I really feel that this might be my last Christmas. I hope so.
I am just so tired of everything. I am getting too old for this.
I will be thirty-five next year and I am still single, still alone and still not sure what the hell I am doing here.
Christmas is a lonely period, I know that. If I only felt so bad at this time of year, then fine, I would just suck it up and get on with the motley. But no, I feel like this all the time and I cannot stand it much longer.
A friend suggested helping out the homeless at a soup kitchen as a way of not being alone. Which is a terrible suggestion. Spending time with people I’d cross the street if I saw them walking towards me? Nuh-uh. I am uncomfortable with the homeless at the best of times, so spending a day with my skin crawling does not sound like my idea of a good time.

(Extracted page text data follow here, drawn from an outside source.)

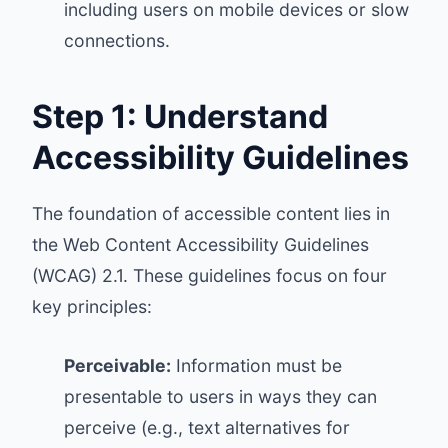
including users on mobile devices or slow
connections.
Step 1: Understand
Accessibility Guidelines
The foundation of accessible content lies in
the
Web Content Accessibility Guidelines
(WCAG) 2.1
. These guidelines focus on four
key principles:
Perceivable:
Information must be
presentable to users in ways they can
perceive (e.g., text alternatives for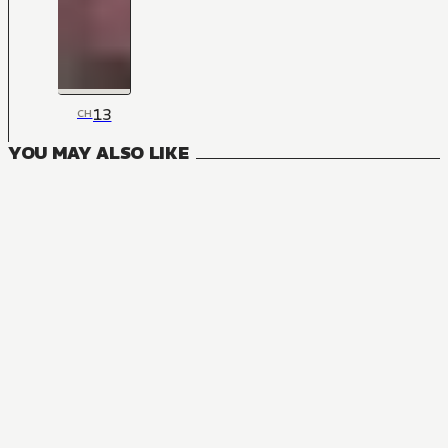
13
CH
YOU MAY ALSO LIKE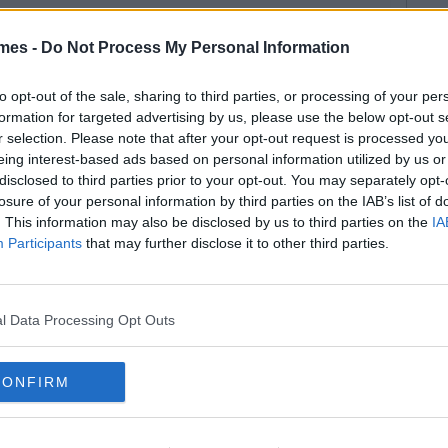
mes -
Do Not Process My Personal Information
to opt-out of the sale, sharing to third parties, or processing of your per
formation for targeted advertising by us, please use the below opt-out s
r selection. Please note that after your opt-out request is processed y
eing interest-based ads based on personal information utilized by us or
disclosed to third parties prior to your opt-out. You may separately opt-
losure of your personal information by third parties on the IAB’s list of
. This information may also be disclosed by us to third parties on the
IA
Participants
that may further disclose it to other third parties.
l Data Processing Opt Outs
CONFIRM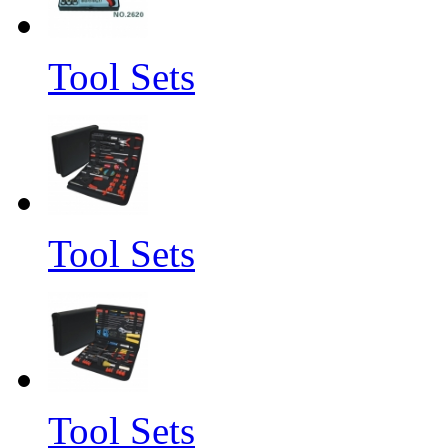
Tool Sets
Tool Sets
Tool Sets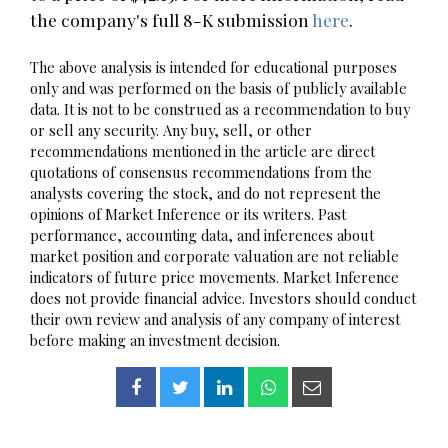
the company's full 8-K submission
here
.
The above analysis is intended for educational purposes
only and was performed on the basis of publicly available
data. It is not to be construed as a recommendation to buy
or sell any security. Any buy, sell, or other
recommendations mentioned in the article are direct
quotations of consensus recommendations from the
analysts covering the stock, and do not represent the
opinions of Market Inference or its writers. Past
performance, accounting data, and inferences about
market position and corporate valuation are not reliable
indicators of future price movements. Market Inference
does not provide financial advice. Investors should conduct
their own review and analysis of any company of interest
before making an investment decision.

Wow, I sound like a jackass, don’t I? I don’t hate the homeless but I feel so awkward around them. Hell, I would cross the road if someone who wasn’t homeless walked towards me. I am just not comfortable with other people regardless of where they live.
Anyway, feeding the homeless is out. Spending time with family perhaps? Only if I have a spade to dig them out of their graves. Friends? I don’t have any. Not ones that live near me at any rate. And even then, they wouldn’t want me near them.
Around this time of year, the Salvation Army show adverts on TV talking about how lonely old people are at this time of year. I find it hard to feel any sympathy when they won’t know the anguish of spending seventy-odd years alone. What about young people? Well, youngish people, ahem, after all the gem in the palm of my hand has gone black…
But this is all beyond the point. I can not, I will not, put up with this existence. Either something good will happen or something else. The good is as likely to happen as I am likely to grow an extra head. All I can see is badness and death. But it is alright. De nada.
I sent out dozens of Christmas cards and presents each year. I receive none back. It has been like this for the last fifteen or so years. A few friends have sent presents but it is like they are choosing gifts for someone they’ve never met. Now I ask people not to send presents. I’d rather have none than receive inappropriate gifts. Actually this is not true, I would rather have presents if they weren’t so generic. I know people say “it is the thought that counts” but no thought is put into them. Three years ago I received a bottle of whisky from a friend. I don’t drink alcohol and this friend knows this but…well. Quite.
The whisky isn’t a lone incident. I have received cigars (I don’t smoke), free skydiving lessons (from someone whom I had mentioned to that I would never skydive even if I were paid a million) for example. And it isn’t as if I keep my interests or hobbies a secret. I would have thought I would be the easiest person to buy a gift for. I don’t want expensive gifts, just ones that someone has chosen with me in mind rather than “that’ll do”.
I don’t need to ask people not to send cards, they seem to do that without my prompting. Although this year will be different. Cards from two exes, one which I can read (probably) and one which will be too painful to open the envelope. So yay me. Happy happy joy joy!
I am so alone in this suffering. No one really knows how bad I feel. Watching people enjoy themselves, get on with their lives and knowing, always knowing, that none of this is for me. I know that I will never feel the caress of a loved one or know the happiness that comes from being with a soulmate.
I have no idea why I am so broken. When I am with people, they seem to enjoy my company but as soon as I out the door, I think they forget me. I don’t blame them. I wouldn’t want to know/remember me either.
I pray god that it will be my last. Nous verrons.